The process consists of two steps:

  1. Calculate the constant coefficient k.
  2. Use the position information returned by find_apriltag() to calculate the distance from the tag to the camera.

Advantages: This method allows you to measure the distance between the apriltag and the camera even if the tag is rotated or offset relative to the camera.

Preparations:

  1. apriltag paper tag.
  2. Ruler (or other distance measuring tools).

Measuring the Constant Coefficient k:

  • Fix the apriltag paper tag and place the MaixCAM at a distance of 20cm from the apriltag.

  • Use MaixCAM to detect the apriltag and calculate the constant coefficient using the z_translation.
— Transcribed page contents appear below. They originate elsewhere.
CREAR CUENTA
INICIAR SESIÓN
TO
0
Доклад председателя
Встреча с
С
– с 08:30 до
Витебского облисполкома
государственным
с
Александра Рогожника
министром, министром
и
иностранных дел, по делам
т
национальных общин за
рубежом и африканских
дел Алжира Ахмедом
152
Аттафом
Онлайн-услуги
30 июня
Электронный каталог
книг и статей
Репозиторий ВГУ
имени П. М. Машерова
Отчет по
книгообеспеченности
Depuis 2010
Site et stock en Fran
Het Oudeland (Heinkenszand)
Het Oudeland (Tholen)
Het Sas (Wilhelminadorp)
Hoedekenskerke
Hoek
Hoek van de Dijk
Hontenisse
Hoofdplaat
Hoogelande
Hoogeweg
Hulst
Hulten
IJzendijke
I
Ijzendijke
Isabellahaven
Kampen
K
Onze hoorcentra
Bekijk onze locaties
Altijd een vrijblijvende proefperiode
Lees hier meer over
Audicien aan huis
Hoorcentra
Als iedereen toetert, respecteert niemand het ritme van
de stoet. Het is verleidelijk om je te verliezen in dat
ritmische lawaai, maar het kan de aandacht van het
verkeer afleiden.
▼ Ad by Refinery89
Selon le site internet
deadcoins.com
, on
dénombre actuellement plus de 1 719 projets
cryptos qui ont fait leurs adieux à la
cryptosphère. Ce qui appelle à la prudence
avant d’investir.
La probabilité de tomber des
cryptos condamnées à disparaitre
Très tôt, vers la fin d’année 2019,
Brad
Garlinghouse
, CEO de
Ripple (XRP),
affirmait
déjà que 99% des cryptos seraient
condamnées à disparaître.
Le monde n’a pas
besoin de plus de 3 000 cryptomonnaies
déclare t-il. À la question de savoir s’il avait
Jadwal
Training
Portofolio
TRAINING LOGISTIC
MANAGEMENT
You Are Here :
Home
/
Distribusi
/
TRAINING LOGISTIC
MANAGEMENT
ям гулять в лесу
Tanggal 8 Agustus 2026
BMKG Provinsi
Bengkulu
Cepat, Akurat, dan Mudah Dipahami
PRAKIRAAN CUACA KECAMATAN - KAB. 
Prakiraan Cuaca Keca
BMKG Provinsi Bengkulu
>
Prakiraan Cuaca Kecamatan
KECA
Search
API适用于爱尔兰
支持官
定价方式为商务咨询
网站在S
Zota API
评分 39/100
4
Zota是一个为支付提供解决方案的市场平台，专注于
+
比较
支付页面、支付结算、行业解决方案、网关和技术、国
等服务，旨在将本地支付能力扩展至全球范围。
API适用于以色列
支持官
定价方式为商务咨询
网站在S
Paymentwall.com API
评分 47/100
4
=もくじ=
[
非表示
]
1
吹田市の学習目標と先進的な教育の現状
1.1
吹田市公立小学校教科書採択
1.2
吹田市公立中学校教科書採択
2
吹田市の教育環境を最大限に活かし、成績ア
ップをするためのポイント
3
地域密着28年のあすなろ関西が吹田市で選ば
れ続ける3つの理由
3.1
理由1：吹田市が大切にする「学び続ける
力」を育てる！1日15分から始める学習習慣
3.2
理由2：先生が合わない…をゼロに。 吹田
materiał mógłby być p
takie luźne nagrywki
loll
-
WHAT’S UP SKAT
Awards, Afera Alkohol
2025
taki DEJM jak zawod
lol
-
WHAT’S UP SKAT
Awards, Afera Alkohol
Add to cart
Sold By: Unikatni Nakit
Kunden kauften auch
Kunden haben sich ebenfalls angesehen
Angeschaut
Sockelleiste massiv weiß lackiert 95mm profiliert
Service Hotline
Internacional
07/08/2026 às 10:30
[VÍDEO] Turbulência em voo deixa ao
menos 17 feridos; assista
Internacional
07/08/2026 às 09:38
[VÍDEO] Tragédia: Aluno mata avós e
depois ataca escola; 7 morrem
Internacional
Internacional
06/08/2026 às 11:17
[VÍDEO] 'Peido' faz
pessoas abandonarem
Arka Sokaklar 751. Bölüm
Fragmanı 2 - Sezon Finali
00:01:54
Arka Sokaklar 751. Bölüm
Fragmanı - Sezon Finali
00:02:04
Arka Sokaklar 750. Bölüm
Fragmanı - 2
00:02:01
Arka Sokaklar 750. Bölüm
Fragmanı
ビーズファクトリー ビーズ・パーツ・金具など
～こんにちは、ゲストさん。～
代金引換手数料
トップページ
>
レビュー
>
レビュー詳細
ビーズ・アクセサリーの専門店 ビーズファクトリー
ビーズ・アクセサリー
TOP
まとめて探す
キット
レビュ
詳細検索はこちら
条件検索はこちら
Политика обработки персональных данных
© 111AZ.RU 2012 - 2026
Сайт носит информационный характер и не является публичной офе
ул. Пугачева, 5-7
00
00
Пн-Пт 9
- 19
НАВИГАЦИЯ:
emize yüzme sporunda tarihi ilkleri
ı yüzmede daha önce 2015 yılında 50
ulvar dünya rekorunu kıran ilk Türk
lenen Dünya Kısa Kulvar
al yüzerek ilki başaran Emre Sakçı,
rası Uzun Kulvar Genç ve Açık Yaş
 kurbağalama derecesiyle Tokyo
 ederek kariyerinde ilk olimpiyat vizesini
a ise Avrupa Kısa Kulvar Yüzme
Reference code:

    from maix import camera, display
    
    '''
    z_trans: The value of z_translation() when the distance is 'distance' (actual distance in mm).
    distance: The actual distance to the AprilTag when detected, in mm.
    Returns the constant coefficient 'k'.
    '''
    def caculate_k(z_trans, distance):
        return distance / z_trans
    
    cam = camera.Camera(160, 120)
    disp = display.Display()
    
    while 1:
        img = cam.read()
    
        apriltags = img.find_apriltags()
        for a in apriltags:
            k = caculate_k(a.z_translation(), 200)
            print(f"k:{k}")
        disp.show(img)
    

Measuring the Distance from the Tag to the Object:

  • Calculate the distance from the apriltag to the camera using x_translation, y_translation, and z_translation returned by the apriltag:

    '''
    x_trans: The value of x_translation() returned by detecting the AprilTag.
    y_trans: The value of y_translation() returned by detecting the AprilTag.
    z_trans: The value of z_translation() returned by detecting the AprilTag.
    k: Constant coefficient.
    Returns the distance in mm.
    '''
    def calculate_distance(x_trans, y_trans, z_trans, k):
        return k * math.sqrt(x_trans * x_trans + y_trans * y_trans + z_trans * z_trans)
    

Complete Code Example:

from maix import camera, display, image
import math

'''
z_trans: The value of z_translation() when the distance is 'distance' (actual distance in mm).
distance: The actual distance to the AprilTag when detected, in mm.
Returns the constant coefficient 'k'.
'''
def caculate_k(z_trans, distance):
    return distance / z_trans

'''
x_trans: The value of x_translation() returned by detecting the AprilTag.
y_trans: The value of y_translation() returned by detecting the AprilTag.
z_trans: The value of z_translation() returned by detecting the AprilTag.
k: Constant coefficient.
Returns the distance in mm.
'''
def calculate_distance(x_trans, y_trans, z_trans, k):
    return abs(k * math.sqrt(x_trans * x_trans + y_trans * y_trans + z_trans * z_trans))

cam = camera.Camera(160, 120)
disp = display.Display()

# When the distance is 200mm, the detected z_translation() of the AprilTag is -9.7
k = caculate_k(-9.7, 200)

while 1:
    img = cam.read()

    apriltags = img.find_apriltags()
    for a in apriltags:
        corners = a.corners()
        for i in range(4):
            img.draw_line(corners[i][0], corners[i][1], corners[(i + 1) % 4][0], corners[(i + 1) % 4][1], image.COLOR_GREEN)

        # Calculate the distance
        x_trans = a.x_translation()
        y_trans = a.y_translation()
        z_trans = a.z_translation()
        distance = calculate_distance(x_trans, y_trans, z_trans, k)
        print(f'apriltag k:{k} distance:{distance} mm')

    disp.show(img)

This code uses the MaixCAM to continuously read the camera feed, detect the apriltag, and calculate the distance from the tag to the camera using the constant coefficient and the tag's translations in all three axes. The calculated distance is printed out in millimeters. Note that this approach provides an estimate of the distance, and slight inaccuracies may occur due to real-world factors.